• Reports suggesting the EU has accepted a 10% US tariff are speculative and do not reflect current discussions, according to the European Commission.
  • The EU is pushing for a negotiated resolution despite new US tariffs, including a 50% hike on steel and aluminum set for June 2025.
  • Market uncertainty persists as both sides weigh the risks of escalation versus a diplomatic breakthrough.

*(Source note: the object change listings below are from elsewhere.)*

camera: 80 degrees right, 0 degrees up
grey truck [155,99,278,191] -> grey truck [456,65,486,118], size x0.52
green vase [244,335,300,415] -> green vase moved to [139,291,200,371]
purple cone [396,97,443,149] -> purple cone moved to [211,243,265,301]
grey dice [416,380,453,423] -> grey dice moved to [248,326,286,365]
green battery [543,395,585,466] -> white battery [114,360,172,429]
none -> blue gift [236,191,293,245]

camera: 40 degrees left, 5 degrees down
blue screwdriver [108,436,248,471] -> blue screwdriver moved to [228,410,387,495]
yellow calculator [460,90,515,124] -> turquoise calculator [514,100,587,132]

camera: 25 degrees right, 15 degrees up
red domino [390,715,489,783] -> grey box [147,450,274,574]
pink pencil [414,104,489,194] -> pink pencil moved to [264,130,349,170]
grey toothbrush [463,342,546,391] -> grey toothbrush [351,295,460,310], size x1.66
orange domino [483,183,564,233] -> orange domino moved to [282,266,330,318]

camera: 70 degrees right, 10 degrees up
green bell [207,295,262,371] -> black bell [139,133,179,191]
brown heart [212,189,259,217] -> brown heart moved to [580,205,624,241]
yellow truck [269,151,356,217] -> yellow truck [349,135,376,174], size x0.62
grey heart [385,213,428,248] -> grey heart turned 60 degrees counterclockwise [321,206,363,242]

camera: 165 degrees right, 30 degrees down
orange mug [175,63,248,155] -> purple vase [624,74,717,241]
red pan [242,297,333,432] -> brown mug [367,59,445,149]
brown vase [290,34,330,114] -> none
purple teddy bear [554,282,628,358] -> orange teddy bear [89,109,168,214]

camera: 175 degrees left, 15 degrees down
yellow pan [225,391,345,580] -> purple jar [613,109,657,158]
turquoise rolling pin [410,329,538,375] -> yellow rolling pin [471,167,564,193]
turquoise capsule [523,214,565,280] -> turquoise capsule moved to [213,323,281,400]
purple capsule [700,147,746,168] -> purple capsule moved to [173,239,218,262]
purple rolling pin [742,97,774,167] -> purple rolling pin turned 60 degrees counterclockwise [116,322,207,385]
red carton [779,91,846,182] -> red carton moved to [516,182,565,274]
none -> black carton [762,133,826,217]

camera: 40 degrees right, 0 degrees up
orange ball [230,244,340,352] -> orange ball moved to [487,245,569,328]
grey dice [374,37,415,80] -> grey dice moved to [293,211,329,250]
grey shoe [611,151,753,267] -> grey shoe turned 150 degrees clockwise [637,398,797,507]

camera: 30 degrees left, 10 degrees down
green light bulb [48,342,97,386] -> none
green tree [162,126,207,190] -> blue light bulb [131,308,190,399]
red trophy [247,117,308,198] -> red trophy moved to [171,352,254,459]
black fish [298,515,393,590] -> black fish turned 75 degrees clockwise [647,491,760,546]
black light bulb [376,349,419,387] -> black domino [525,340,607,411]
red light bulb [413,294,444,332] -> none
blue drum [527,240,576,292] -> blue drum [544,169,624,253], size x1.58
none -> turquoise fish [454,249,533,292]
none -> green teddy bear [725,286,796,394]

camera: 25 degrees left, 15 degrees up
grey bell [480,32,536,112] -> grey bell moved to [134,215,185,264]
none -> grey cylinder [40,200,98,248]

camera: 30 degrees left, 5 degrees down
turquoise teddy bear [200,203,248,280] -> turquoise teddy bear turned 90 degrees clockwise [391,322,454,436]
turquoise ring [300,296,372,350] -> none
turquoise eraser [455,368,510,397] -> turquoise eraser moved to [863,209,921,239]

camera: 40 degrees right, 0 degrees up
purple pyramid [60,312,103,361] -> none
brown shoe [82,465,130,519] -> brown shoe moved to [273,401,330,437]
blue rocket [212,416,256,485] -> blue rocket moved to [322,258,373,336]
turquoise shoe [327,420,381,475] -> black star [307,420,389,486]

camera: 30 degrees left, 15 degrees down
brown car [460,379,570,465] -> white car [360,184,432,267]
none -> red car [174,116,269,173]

Tense Negotiations Continue

The European Commission has dismissed recent reports claiming the EU has accepted a 10% tariff imposed by the US as "speculative" and not reflective of the current state of discussions. A spokesperson emphasized that negotiations remain ongoing, with the bloc seeking a diplomatic resolution to avoid further trade disruptions. The US has already escalated tariffs on key European exports, including steel and aluminum, which are set to rise to 50% next month.

Economic Stakes Heighten

European manufacturers, particularly in the automotive and metals sectors, face mounting pressure as the US maintains its 25% tariff on cars and 10% on other goods. The EU has so far held off on retaliatory measures, opting instead to keep dialogue open. However, industry groups warn that prolonged uncertainty could disrupt supply chains and deter investment. "The window for a deal is narrowing," said one Brussels-based trade adviser, speaking on condition of anonymity.

Political Calculus

The Trump administration’s push for "reciprocal tariffs" has strained transatlantic relations, though both sides have signaled a preference for avoiding a full-blown trade war. The EU’s decision to delay countermeasures suggests a strategic pause, but officials acknowledge that patience is wearing thin. "We are committed to a rules-based solution, but we cannot rule out action if talks stall," an EU trade official told reporters.

What’s Next?

With the US tariffs on steel and aluminum set to take effect in June, the EU faces a critical decision: escalate or continue negotiations. Analysts suggest the bloc may soon run out of time to avoid retaliatory measures, which could further roil global markets. For now, all eyes remain on the negotiating table.